Crawling the UK web domain
After the initial flurry of publicity surrounding the final advent of Non-Print Legal Deposit in April, we in the web archiving team at the British Library began the job of actually getting on with part of that new responsibility: that is, routinely archiving the whole of the UK web domain. This is happening in partnership with the other five legal deposit libraries for the UK: the National Library of Wales, the National Library of Scotland, Cambridge University Library, the Bodleian Libraries of the University of Oxford, and Trinity College Dublin.
We blogged back in April about how we were getting on, having captured 3.6TB of compressed data from some 191 million URIs in the first week alone.
Now, we're finished. After a staggered start on April 8th, the crawl ended on June 21st, just short of eleven weeks later. Having started off with a list of 3.8 million seeds, we eventually captured over 31TB of compressed data. At its fastest, a single crawler was visiting 857 URIs per second.

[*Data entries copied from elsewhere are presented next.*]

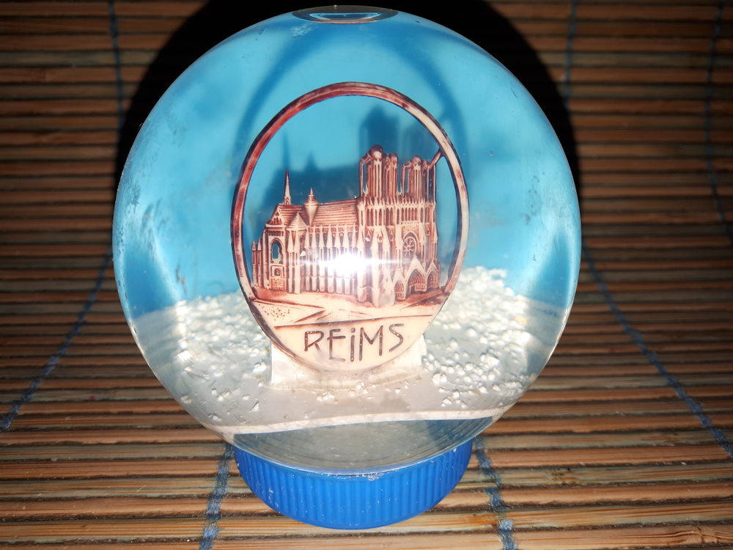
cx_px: 366
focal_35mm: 27
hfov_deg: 65.3
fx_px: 572
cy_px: 275
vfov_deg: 51.4
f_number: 1.9
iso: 40
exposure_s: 1/213
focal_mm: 3.6
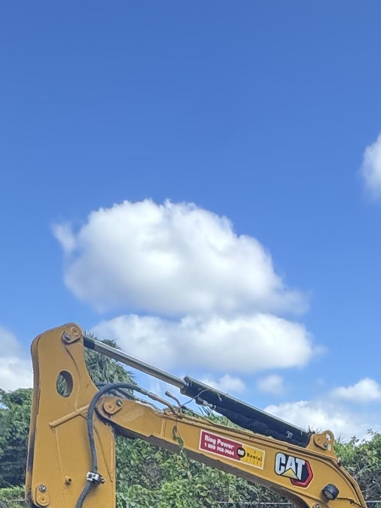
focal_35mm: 55
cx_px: 481
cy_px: 720
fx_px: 807
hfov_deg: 23.7
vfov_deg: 27.0
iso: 40
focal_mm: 2.22
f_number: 2.2
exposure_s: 1/267
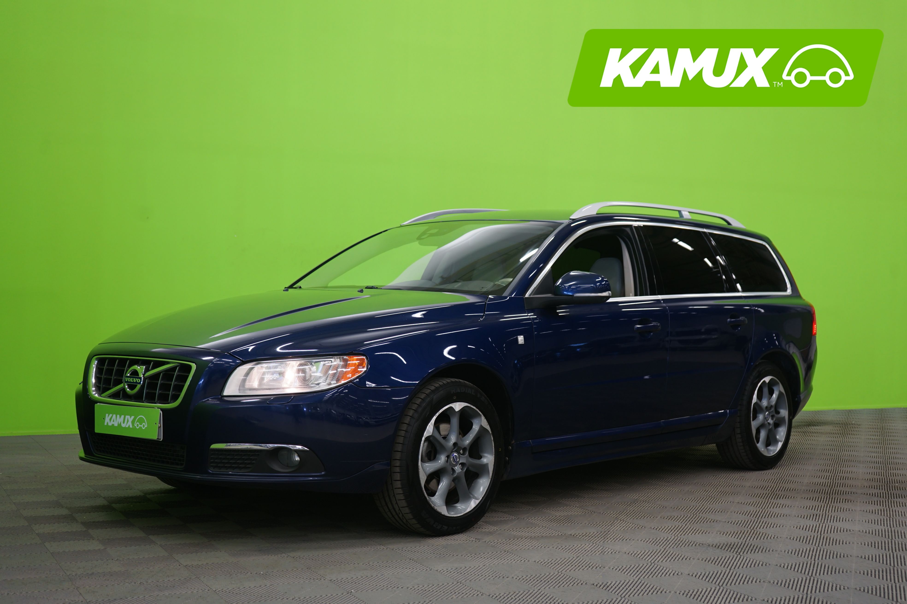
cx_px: 454
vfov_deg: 29.2
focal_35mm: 46
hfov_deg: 42.7
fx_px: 1159
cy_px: 302
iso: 400
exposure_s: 1/10
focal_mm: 46
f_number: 4.5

There is of course a great deal of fascinating research that could be done on this dataset, and we'd be interested in suggestions of the kinds of questions we ought to ask of it. For now, there are some interesting views we can take of the data. For example, here is the number of hosts plotted against the total volume of data.

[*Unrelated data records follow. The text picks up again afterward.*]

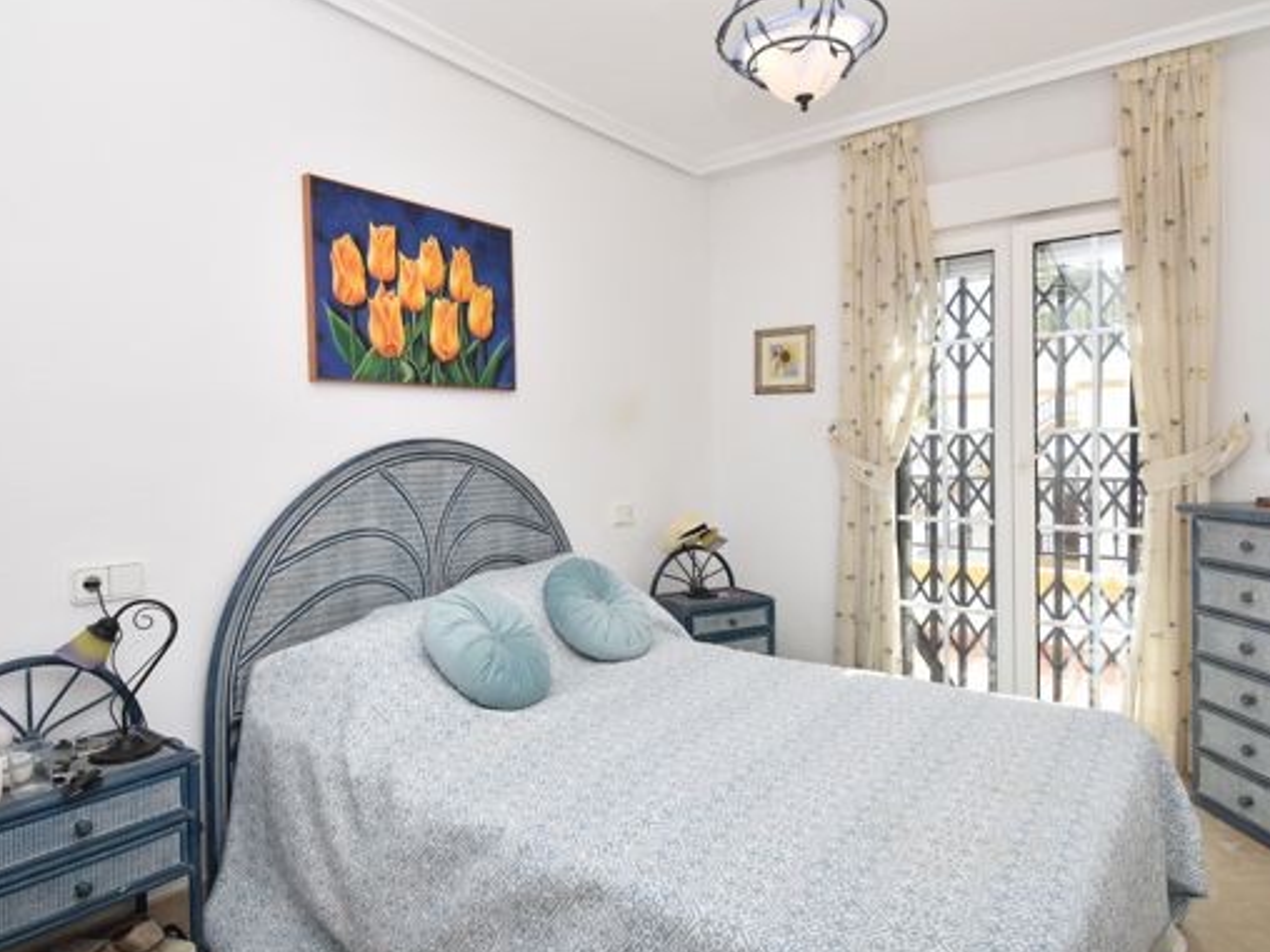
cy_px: 450
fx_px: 734
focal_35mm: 20
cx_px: 631
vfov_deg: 65.9
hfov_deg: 81.7
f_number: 5.6
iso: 220
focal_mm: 10
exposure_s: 1/250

This initial graphing would suggest there are a great many domains that are very small in size indeed; more than 200,000 domains yield only 64B, a minuscule amount of data. These could be sites that return no content at all, or that are redirections to elsewhere, or that "park" domains. At the other end of the scale, there are perhaps c.50,000 domains that return 256MB of data or more.

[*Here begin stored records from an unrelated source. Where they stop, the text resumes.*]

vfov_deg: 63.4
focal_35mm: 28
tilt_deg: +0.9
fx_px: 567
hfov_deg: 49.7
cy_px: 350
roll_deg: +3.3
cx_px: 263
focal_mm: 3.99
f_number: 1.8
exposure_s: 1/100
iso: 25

It's worth remembering that this only represents those sites which we can know (in a scaleable way) are from the UK, which for the most part means sites with domains ending in .uk. There are various means of determining whether a .com, .org, or .net site falls within the scope of the regulations, none of which are yet scaleable; and so best estimates suggest that there may be half as many sites again from the UK which we are not yet capturing.
The next stages are to index all the data and then to ingest it into our Digital Library System, tasks which themselves take several weeks. We anticipate the data being available in the readings rooms of the legal deposit libraries at the very end of 2013. We plan a domain crawl at least once a year, and possibly twice if resources allow.